"""
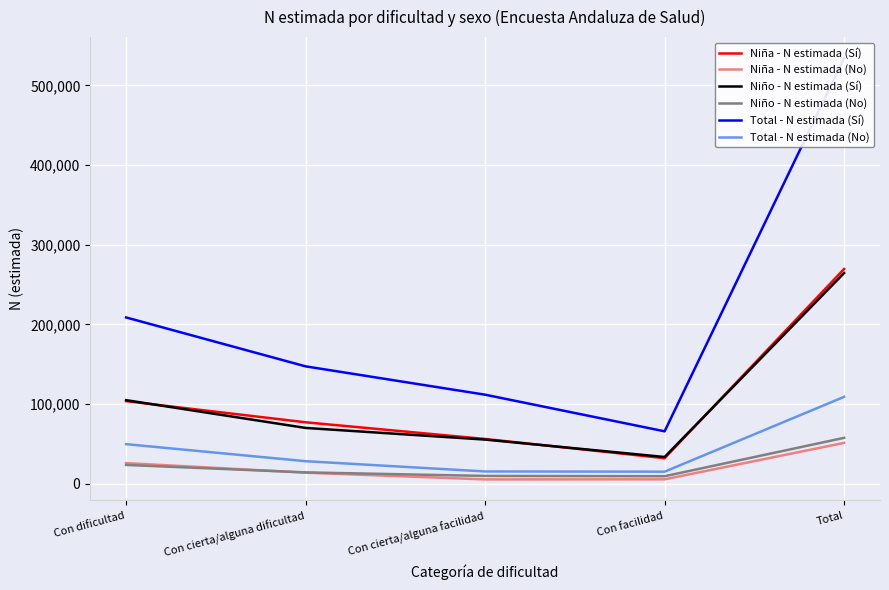

Where is Niño - N estimada (No) nearest to the value 33675?

Con dificultad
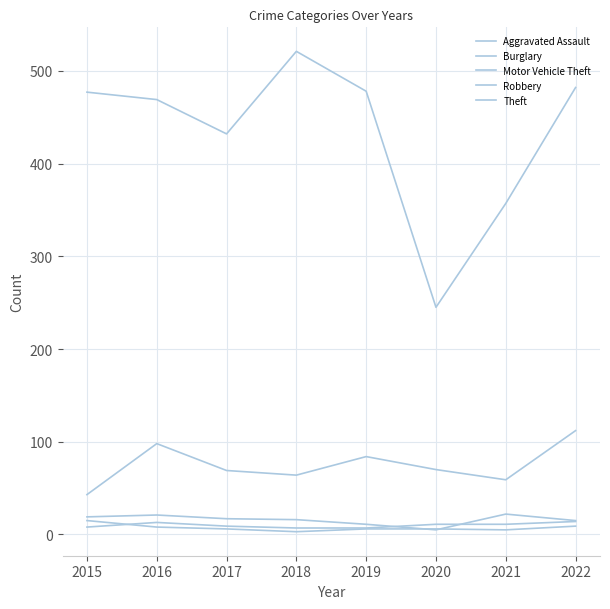

At which label does Theft first exceed 477?

2018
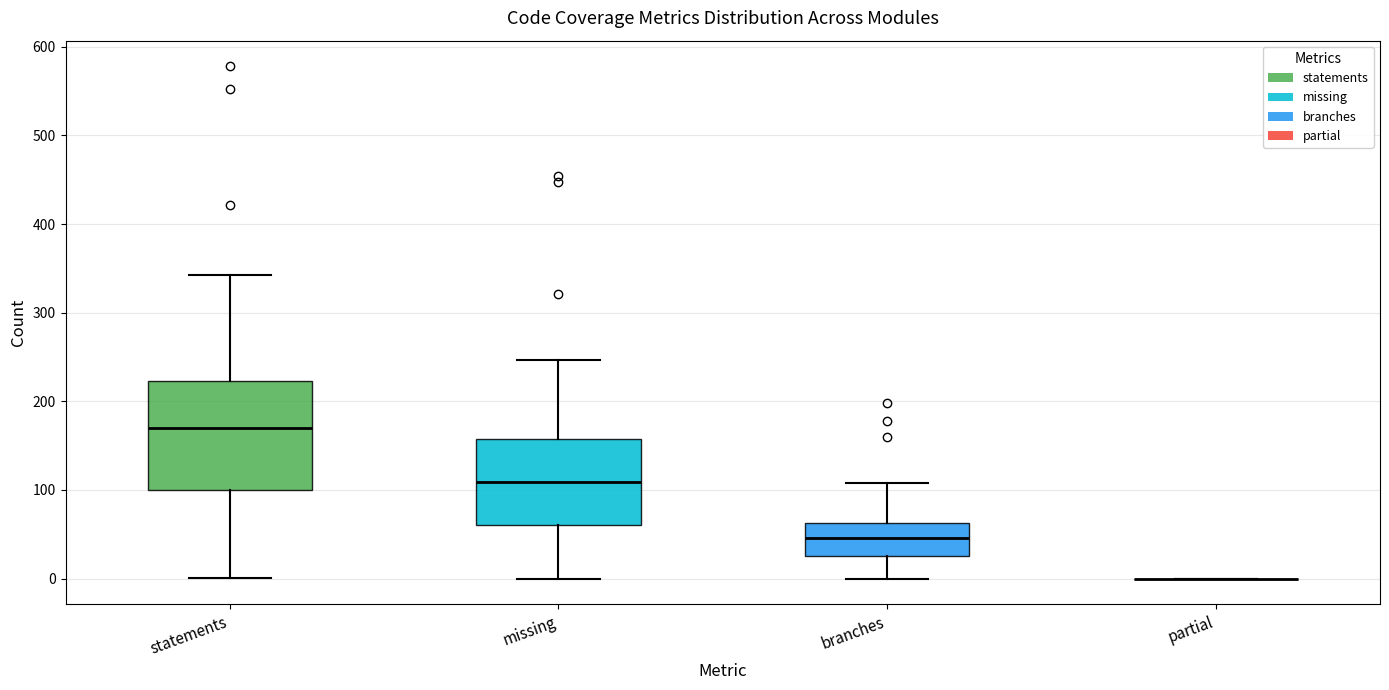

Which box is the tallest, from its lower edge to its upper edge?

statements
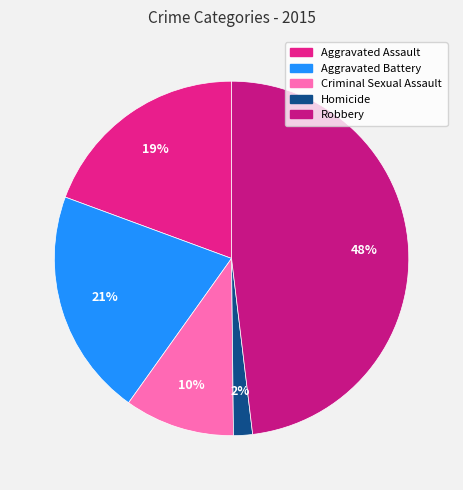

Count the number of slices in the pie.

5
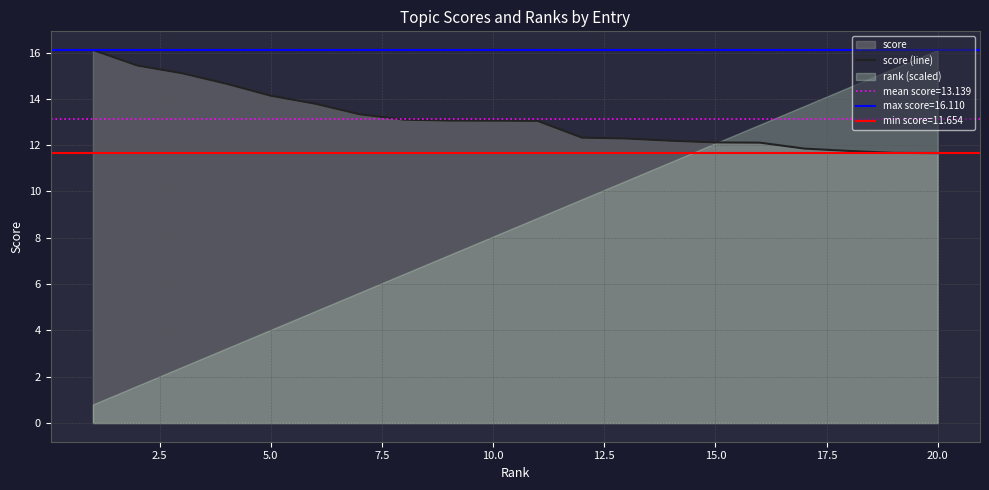

What is the smallest value displayed?

11.7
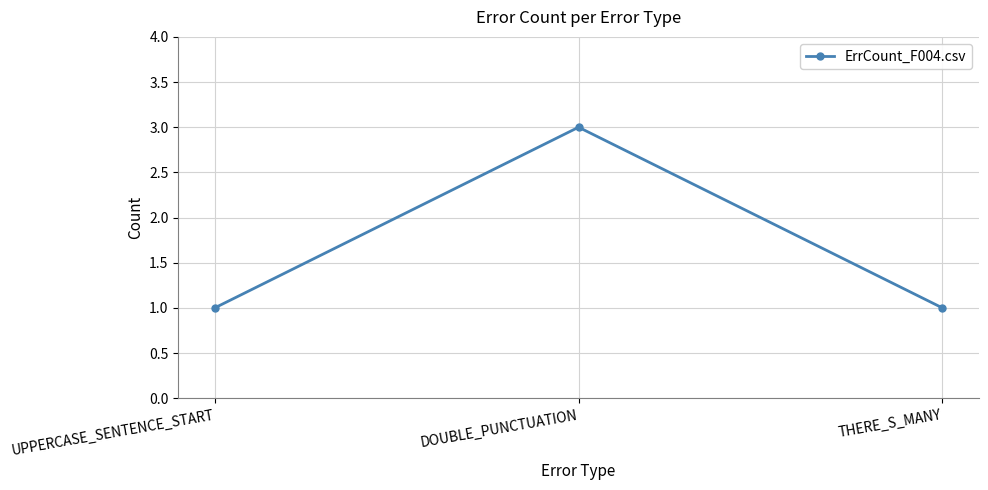

The chart shows a value of 1 at THERE_S_MANY. True or false?

True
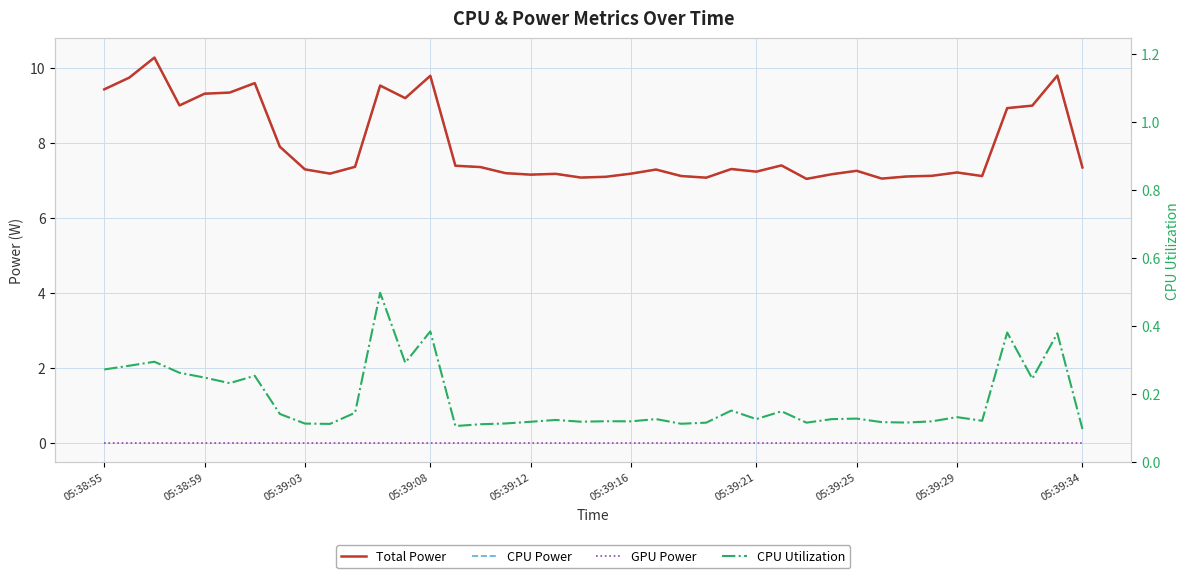

How many lines are shown in the chart?

4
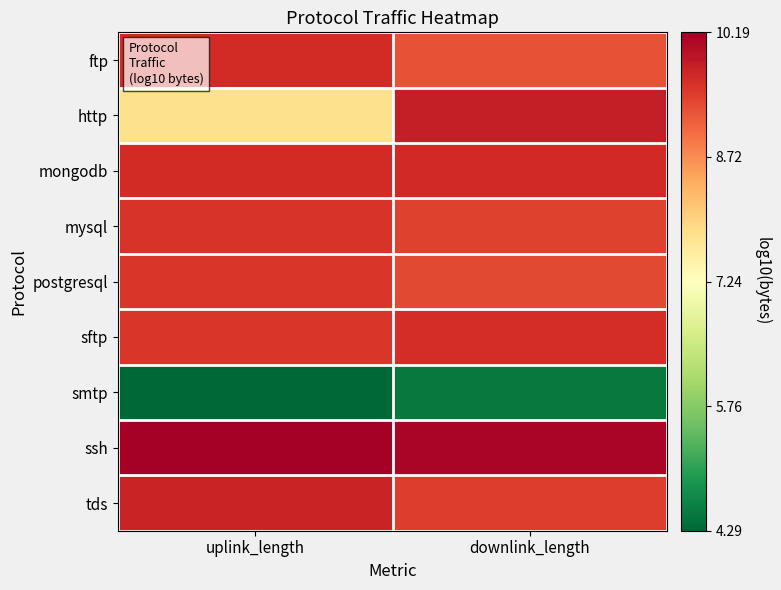

What is the spread (max minus min) of values at downlink_length?

5.6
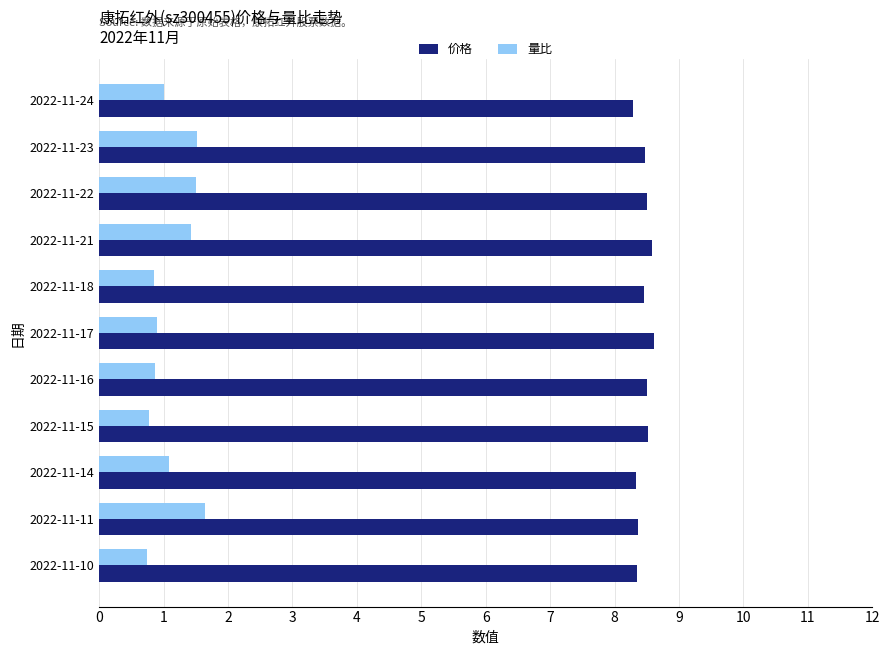

How many 价格 values are between 8 and 9?

11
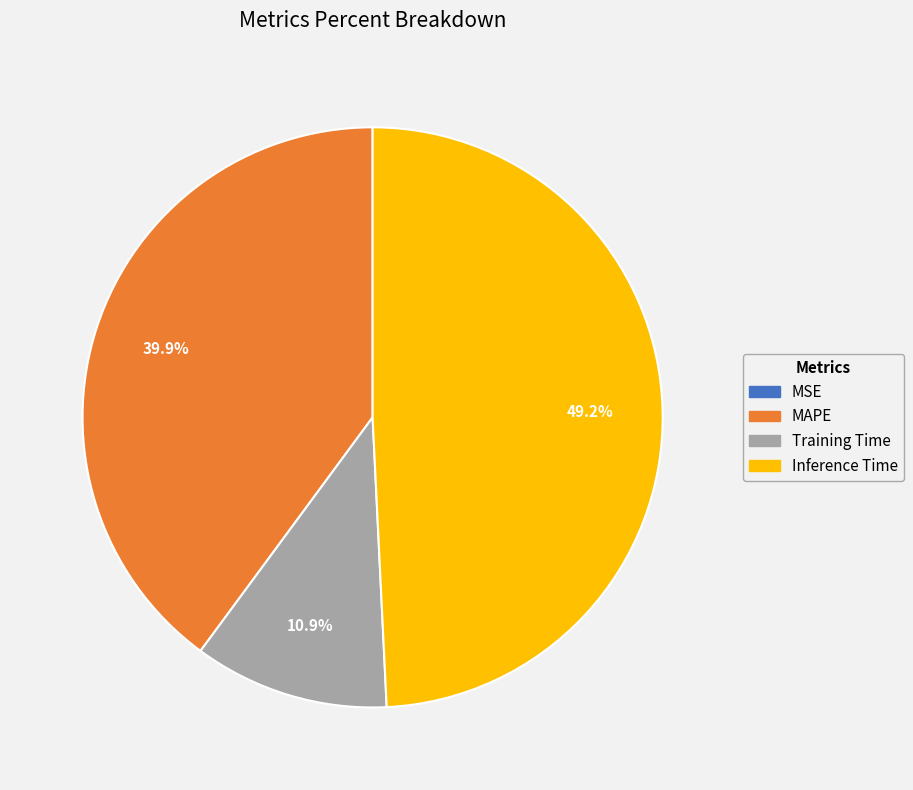

Does MAPE account for over 50% of the chart?

No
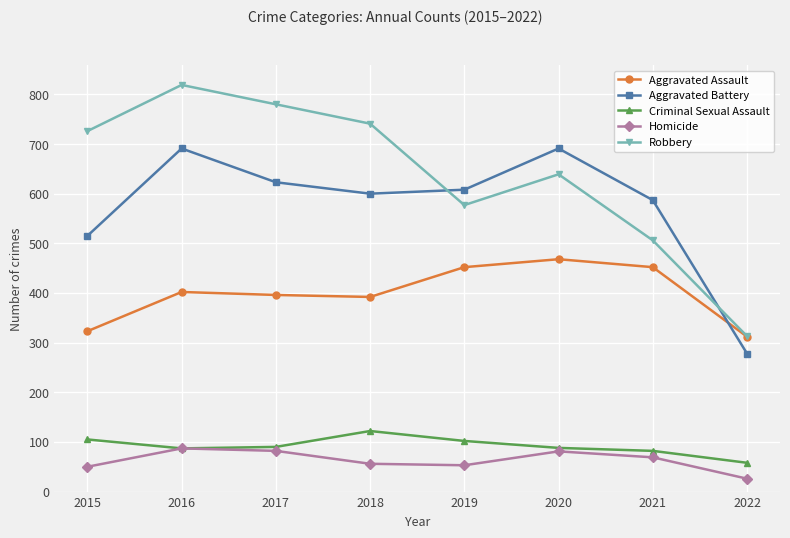

Count the number of categories in the chart.

8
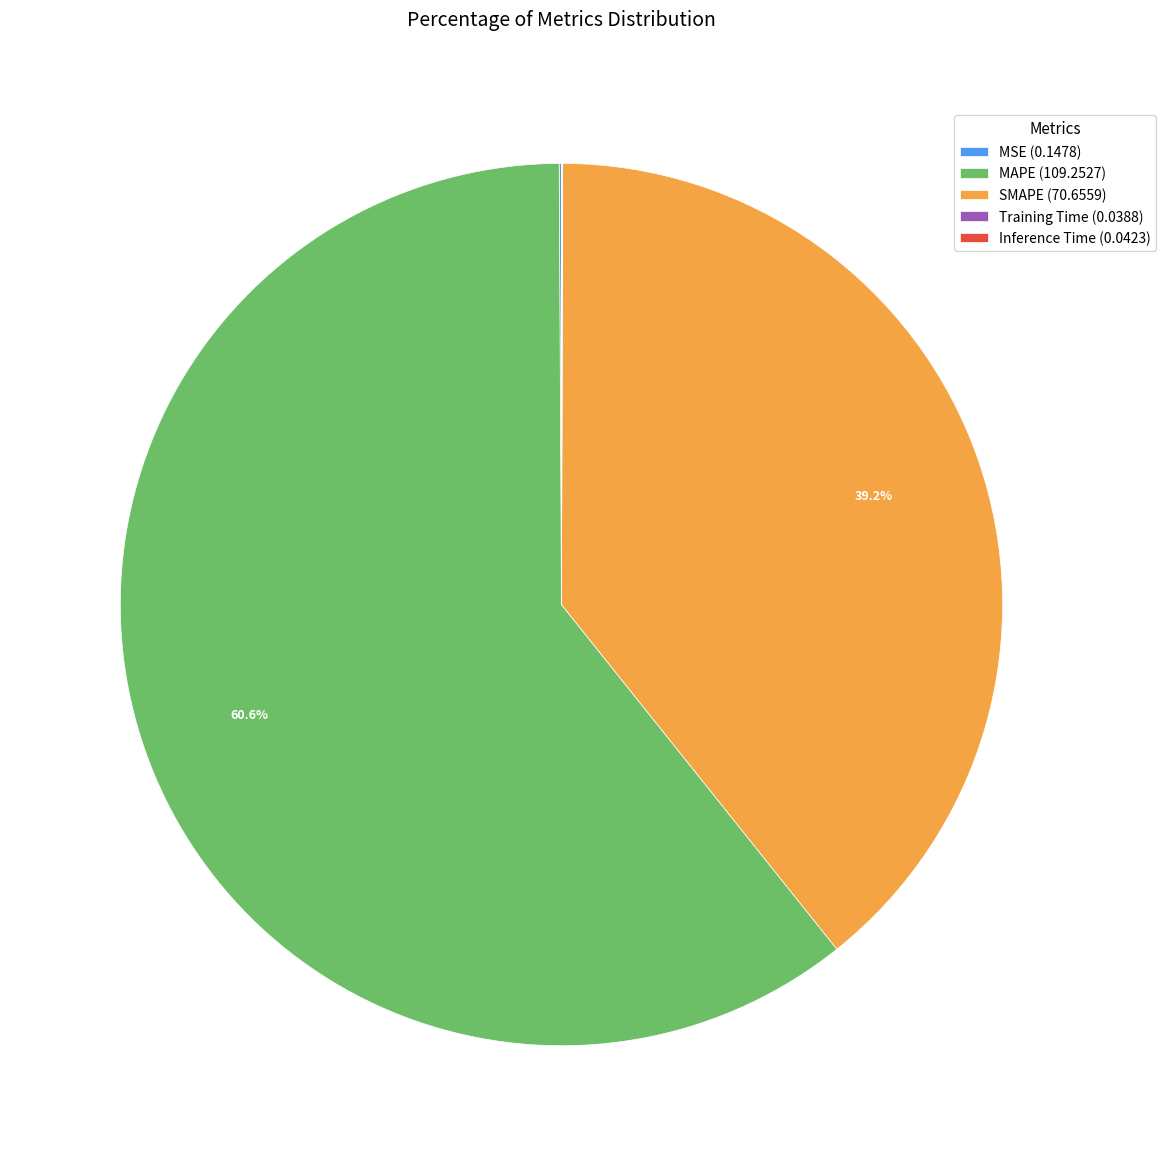

Do SMAPE (70.6559) and MAPE (109.2527) together represent more than half of the pie?

Yes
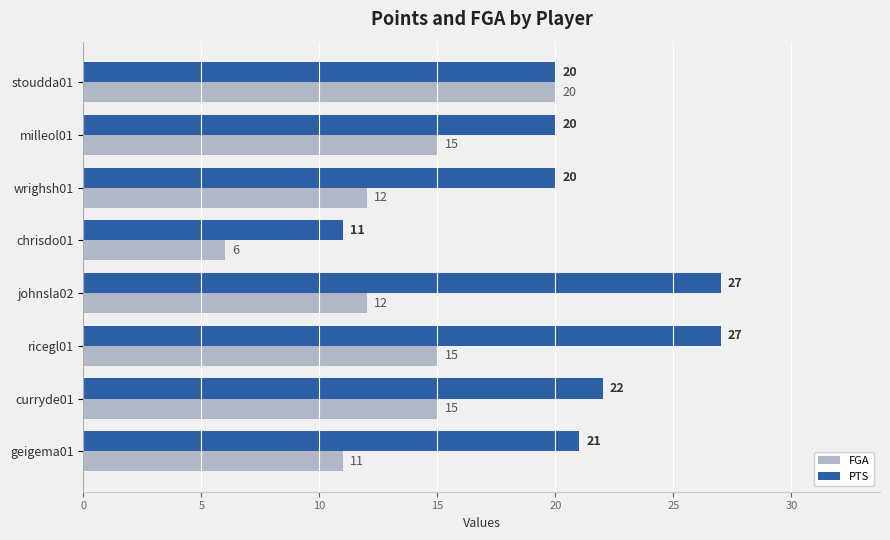

What is the sum of all PTS values?

168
"""
Directions:
Rewrite all of the lines above, replacing "chart" with "graph" and leaving everything else unchanged. Leave out the pictures.

Task solution:
Where is Niño - N estimada (No) nearest to the value 33675?

Con dificultad

At which label does Theft first exceed 477?

2018

Which box is the tallest, from its lower edge to its upper edge?

statements

Count the number of slices in the pie.

5

What is the smallest value displayed?

11.7

The graph shows a value of 1 at THERE_S_MANY. True or false?

True

How many lines are shown in the graph?

4

What is the spread (max minus min) of values at downlink_length?

5.6

How many 价格 values are between 8 and 9?

11

Does MAPE account for over 50% of the graph?

No

Count the number of categories in the graph.

8

Do SMAPE (70.6559) and MAPE (109.2527) together represent more than half of the pie?

Yes

What is the sum of all PTS values?

168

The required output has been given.